Feel the 'theater' of shopping … - retail trade marketing - Taking Stock

Discount Store News, August 5, 1991 by Arthur Markowitz

Feel The |Theater' of Shopping . . .

Retailing is more than selling.

Failure to bridge that difference is what's holding back the electronic retail industry's growth and limiting the players in the business to niche marketing, rather than mass merchandising.

The retailing "difference" is the atmosphere, excitement, theater if you will, that shoppers can experience in a store but that consumers can't touch or feel when buying via TV, a computer or a kiosk.

This doesn't mean that electronic retailing isn't viable. The $1.9 billion in sales recorded last year by teleretailers--the Home Shopping Network and QVC--speaks for itself. Prodigy, the Electronic Mall on CompuServe, CompuCard's OnLine merchandising service and the shopping offered by other computer information services accounted for millions more in volume.

But none of these electronic formats can approach, much less provide the same shopping experience of a store.

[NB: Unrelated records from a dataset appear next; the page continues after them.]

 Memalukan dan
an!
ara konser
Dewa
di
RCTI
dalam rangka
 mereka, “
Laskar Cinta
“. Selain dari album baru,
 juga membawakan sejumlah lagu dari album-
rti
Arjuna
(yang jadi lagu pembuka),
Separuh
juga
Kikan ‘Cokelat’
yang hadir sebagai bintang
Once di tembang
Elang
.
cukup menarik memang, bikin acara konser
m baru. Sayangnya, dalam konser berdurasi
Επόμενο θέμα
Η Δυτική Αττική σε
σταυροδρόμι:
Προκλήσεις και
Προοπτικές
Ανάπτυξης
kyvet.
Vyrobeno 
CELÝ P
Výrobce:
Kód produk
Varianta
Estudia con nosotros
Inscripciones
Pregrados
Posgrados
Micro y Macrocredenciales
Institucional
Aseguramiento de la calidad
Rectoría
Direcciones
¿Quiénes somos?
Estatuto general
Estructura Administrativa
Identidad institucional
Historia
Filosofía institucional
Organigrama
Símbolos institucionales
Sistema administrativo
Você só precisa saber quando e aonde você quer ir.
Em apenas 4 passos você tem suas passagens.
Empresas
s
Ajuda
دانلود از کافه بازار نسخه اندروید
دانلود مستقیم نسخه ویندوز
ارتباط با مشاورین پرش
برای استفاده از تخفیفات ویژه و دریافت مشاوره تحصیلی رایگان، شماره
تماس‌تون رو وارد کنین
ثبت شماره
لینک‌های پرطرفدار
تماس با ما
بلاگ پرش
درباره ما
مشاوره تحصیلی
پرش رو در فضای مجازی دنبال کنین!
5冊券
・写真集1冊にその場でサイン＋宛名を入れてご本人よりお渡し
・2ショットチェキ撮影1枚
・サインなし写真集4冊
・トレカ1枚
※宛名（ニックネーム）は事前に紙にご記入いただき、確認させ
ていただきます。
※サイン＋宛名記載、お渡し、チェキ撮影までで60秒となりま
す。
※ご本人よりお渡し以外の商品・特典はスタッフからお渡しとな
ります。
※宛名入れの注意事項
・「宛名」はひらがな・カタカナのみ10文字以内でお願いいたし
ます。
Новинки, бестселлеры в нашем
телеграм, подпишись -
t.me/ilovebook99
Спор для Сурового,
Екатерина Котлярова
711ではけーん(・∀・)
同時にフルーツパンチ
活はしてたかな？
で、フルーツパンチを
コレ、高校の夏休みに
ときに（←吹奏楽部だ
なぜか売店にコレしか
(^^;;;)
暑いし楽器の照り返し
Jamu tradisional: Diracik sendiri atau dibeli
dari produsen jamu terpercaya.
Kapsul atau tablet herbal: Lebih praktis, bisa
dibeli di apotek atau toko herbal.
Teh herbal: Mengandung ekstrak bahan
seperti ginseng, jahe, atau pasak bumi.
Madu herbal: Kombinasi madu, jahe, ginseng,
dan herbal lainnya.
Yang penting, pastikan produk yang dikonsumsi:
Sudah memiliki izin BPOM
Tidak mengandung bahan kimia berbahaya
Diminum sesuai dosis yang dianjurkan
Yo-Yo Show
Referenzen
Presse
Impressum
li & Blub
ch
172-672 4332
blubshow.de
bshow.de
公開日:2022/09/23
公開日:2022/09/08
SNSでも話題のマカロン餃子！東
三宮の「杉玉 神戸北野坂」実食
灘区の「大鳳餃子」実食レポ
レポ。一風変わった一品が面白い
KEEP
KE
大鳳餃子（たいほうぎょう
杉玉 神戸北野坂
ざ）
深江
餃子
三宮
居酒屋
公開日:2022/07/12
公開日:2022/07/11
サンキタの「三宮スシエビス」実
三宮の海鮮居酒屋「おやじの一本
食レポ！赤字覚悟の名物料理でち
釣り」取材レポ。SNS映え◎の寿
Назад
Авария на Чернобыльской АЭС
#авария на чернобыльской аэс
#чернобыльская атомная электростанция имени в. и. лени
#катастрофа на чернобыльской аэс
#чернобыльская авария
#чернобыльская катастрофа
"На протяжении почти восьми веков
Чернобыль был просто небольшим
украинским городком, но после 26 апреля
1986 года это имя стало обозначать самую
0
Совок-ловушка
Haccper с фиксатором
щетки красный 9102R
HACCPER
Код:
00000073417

And don't think the difference doesn't matter.

Prodigy had expected, even banked on, grocery shopping being a key shopping feature. It wasn't. Some Prodigy members did buy food, but computer shopping for groceries failed--and it wasn't a question of obtaining fresh meat and produce. What the computer didn't provide was the theater of supermarket shopping, the colorful array of merchandise you can see in a food store, the aromas of the fruits, vegetables, fresh baked pastries and live lobsters in the tank.

And the theater of shopping in a discount or specialty store is also missing from electronic retailing. Shoppers want to be able to view a broad assortment of merchandise at one glance, to pick a product, examine it and then select another item if they aren't satisfied with the first or just for comparison. They want to see displays, to get an idea of how apparel will mix or match, how to use a tool or the coordinated look of domestics.

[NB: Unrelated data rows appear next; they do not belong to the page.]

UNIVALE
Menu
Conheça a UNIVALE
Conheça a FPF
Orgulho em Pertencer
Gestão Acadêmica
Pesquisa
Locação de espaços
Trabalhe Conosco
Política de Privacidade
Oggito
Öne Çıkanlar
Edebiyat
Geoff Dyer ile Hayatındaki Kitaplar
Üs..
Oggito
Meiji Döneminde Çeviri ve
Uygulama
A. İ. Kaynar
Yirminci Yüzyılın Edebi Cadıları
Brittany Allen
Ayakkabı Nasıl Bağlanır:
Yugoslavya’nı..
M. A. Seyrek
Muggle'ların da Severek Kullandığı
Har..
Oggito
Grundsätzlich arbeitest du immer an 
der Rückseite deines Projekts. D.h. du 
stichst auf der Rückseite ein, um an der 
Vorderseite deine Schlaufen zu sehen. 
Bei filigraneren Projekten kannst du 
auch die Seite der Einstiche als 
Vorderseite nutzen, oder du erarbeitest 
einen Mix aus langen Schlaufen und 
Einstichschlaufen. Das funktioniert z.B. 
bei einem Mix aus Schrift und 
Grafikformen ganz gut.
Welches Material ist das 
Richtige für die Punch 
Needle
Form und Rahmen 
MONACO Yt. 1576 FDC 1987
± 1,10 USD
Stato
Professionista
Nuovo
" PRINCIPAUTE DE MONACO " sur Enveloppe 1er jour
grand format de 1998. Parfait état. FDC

Retailing in a store setting is information, ideas, product choices and much more--the marketing foundation that builds to actual sales.

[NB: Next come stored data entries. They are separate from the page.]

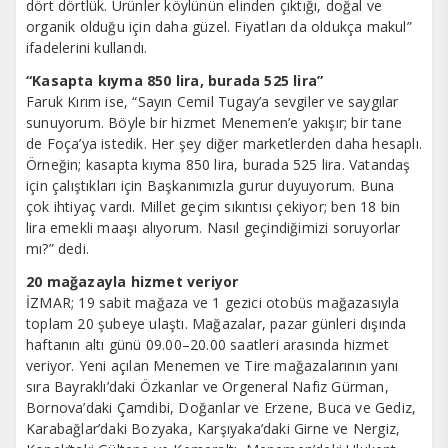
dört dörtlük. Ürünler köylünün elinden çıktığı, doğal ve
organik olduğu için daha güzel. Fiyatları da oldukça makul”
ifadelerini kullandı.
“Kasapta kıyma 850 lira, burada 525 lira”
Faruk Kırım ise, “Sayın Cemil Tugay’a sevgiler ve saygılar
sunuyorum. Böyle bir hizmet Menemen’e yakışır; bir tane
de Foça’ya istedik. Her şey diğer marketlerden daha hesaplı.
Örneğin; kasapta kıyma 850 lira, burada 525 lira. Vatandaş
için çalıştıkları için Başkanımızla gurur duyuyorum. Buna
çok ihtiyaç vardı. Millet geçim sıkıntısı çekiyor; ben 18 bin
lira emekli maaşı alıyorum. Nasıl geçindiğimizi soruyorlar
mı?” dedi.
20 mağazayla hizmet veriyor
İZMAR; 19 sabit mağaza ve 1 gezici otobüs mağazasıyla
toplam 20 şubeye ulaştı. Mağazalar, pazar günleri dışında
haftanın altı günü 09.00–20.00 saatleri arasında hizmet
veriyor. Yeni açılan Menemen ve Tire mağazalarının yanı
sıra Bayraklı’daki Özkanlar ve Orgeneral Nafiz Gürman,
Bornova’daki Çamdibi, Doğanlar ve Erzene, Buca ve Gediz,
Karabağlar’daki Bozyaka, Karşıyaka’daki Girne ve Nergiz,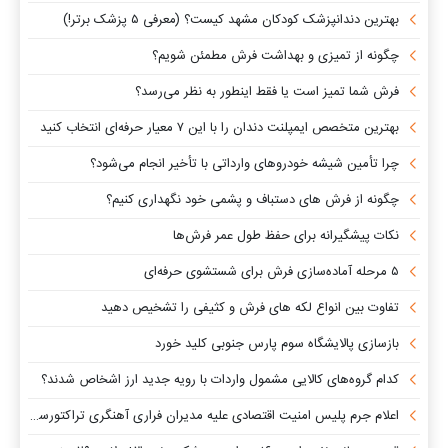
بهترین دندانپزشک کودکان مشهد کیست؟ (معرفی ۵ پزشک برتر!)
چگونه از تمیزی و بهداشت فرش مطمئن شویم؟
فرش شما تمیز است یا فقط اینطور به نظر می‌رسد؟
بهترین متخصص ایمپلنت دندان را با این ۷ معیار حرفه‌ای انتخاب کنید
چرا تأمین شیشه خودروهای وارداتی با تأخیر انجام می‌شود؟
چگونه از فرش های دستباف و پشمی خود نگهداری کنیم؟
نکات پیشگیرانه برای حفظ طول عمر فرش‌ها
۵ مرحله آماده‌سازی فرش برای شستشوی حرفه‌ای
تفاوت‌ بین انواع لکه های فرش و کثیفی را تشخیص دهید
بازسازی پالایشگاه سوم پارس جنوبی کلید خورد
کدام گروه‌های کالایی مشمول واردات با رویه جدید ارز اشخاص شدند؟
اعلام جرم پلیس امنیت اقتصادی علیه مدیران فراری آهنگری تراکتورسازی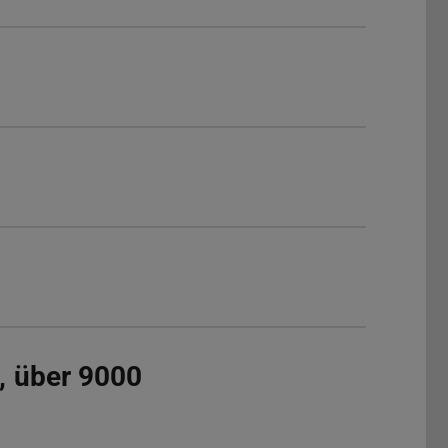
8, über 9000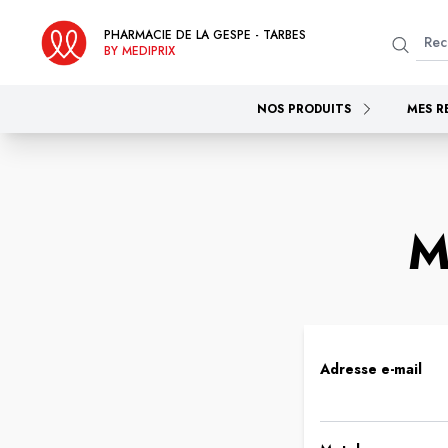
PHARMACIE DE LA GESPE - TARBES
BY MEDIPRIX
NOS PRODUITS
MES R
M
Adresse e-mail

Store selling does entail some negatives: shopping only during store hours, crowds, waiting on line, discovering an item isn't available and even unpleasant and uninformed sales clerks.

Electronic retailing successfully addresses these problems. It appeals mainly to two types of consumers: those who know exactly what they want and want the convenience of buying without the need to step into a store, and those who simply don't like to shop and/or they don't have time to shop.

These two groups of customers are big niche markets. But electronic retailing will become a mass market only if and when it takes on more of the aura of store selling.